* TASK DETAILS *
Quote all lines below exactly. Images stay out.

* RAW DATA *
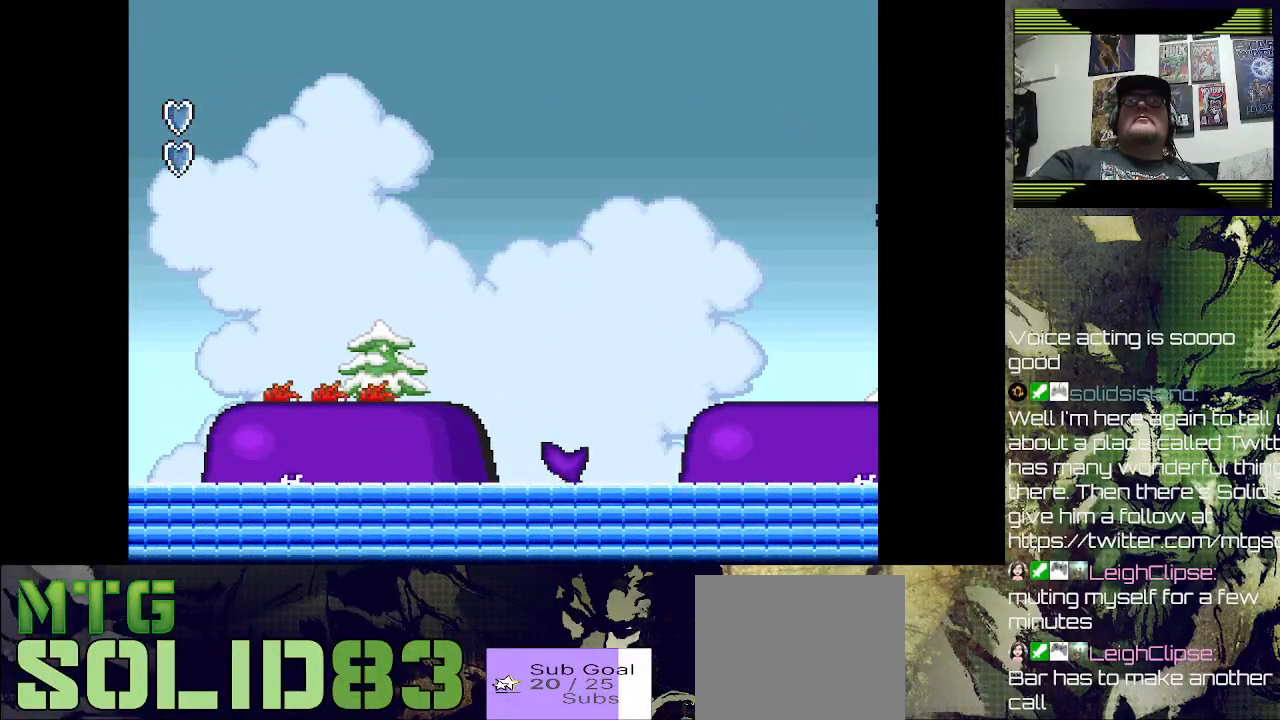
{"buttons": [], "left_stick": "center", "right_stick": "center", "events": []}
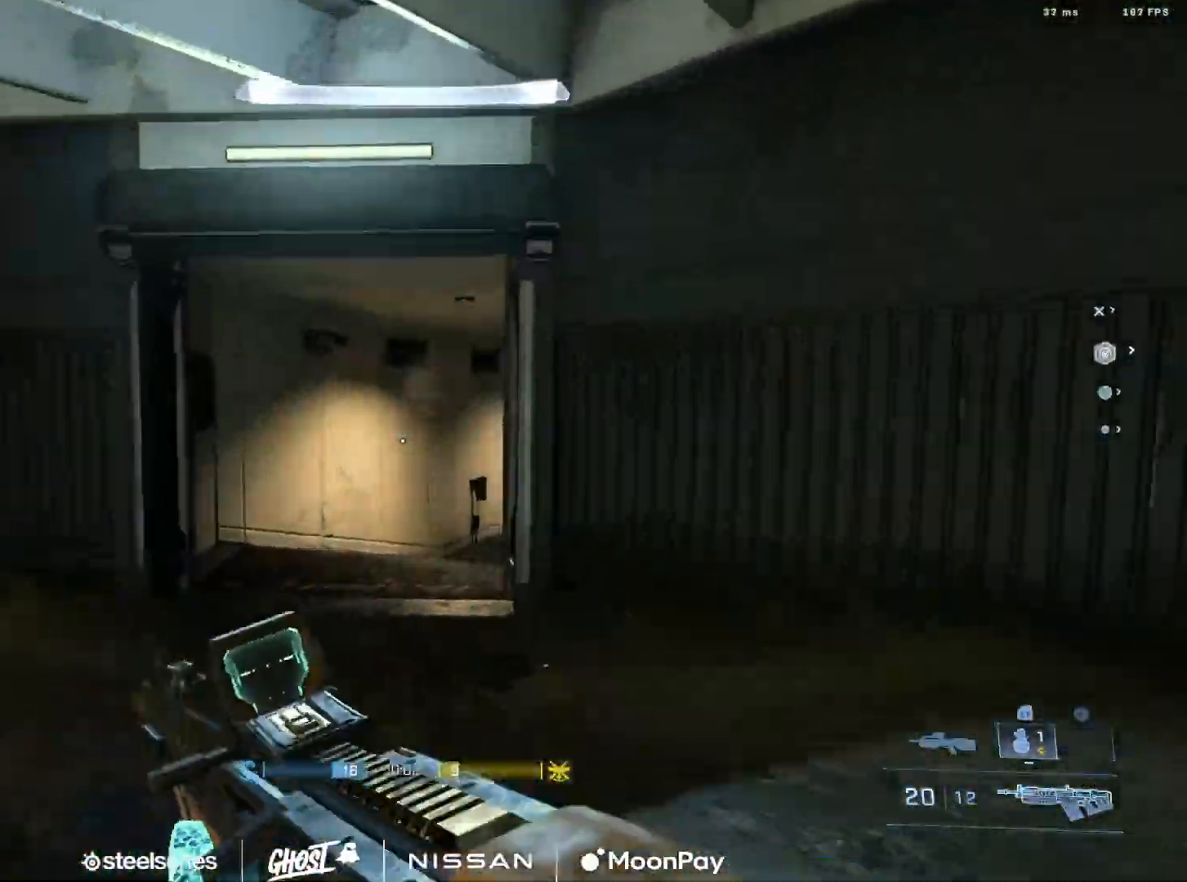
Gameplay with a controller (Xbox layout); each line is a JSON object with the inputs held at the frame after it. "events" lists button and stick changes between this image and that frame as [ms after this image, input, new state], when the widget could be followed in between.
{"buttons": [], "left_stick": "up-left", "right_stick": "center", "events": [[34, "Y", "down"], [100, "Y", "up"], [134, "right_stick", "up-right"], [150, "left_stick", "up-left"], [301, "right_stick", "center"]]}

* RESPONSE FOR THIS EXERCISE *
{"buttons": [], "left_stick": "center", "right_stick": "center", "events": []}
Gameplay with a controller (Xbox layout); each line is a JSON object with the inputs held at the frame after it. "events" lists button and stick changes between this image and that frame as [ms after this image, input, new state], when the widget could be followed in between.
{"buttons": [], "left_stick": "up-left", "right_stick": "center", "events": [[34, "Y", "down"], [100, "Y", "up"], [134, "right_stick", "up-right"], [150, "left_stick", "up-left"], [301, "right_stick", "center"]]}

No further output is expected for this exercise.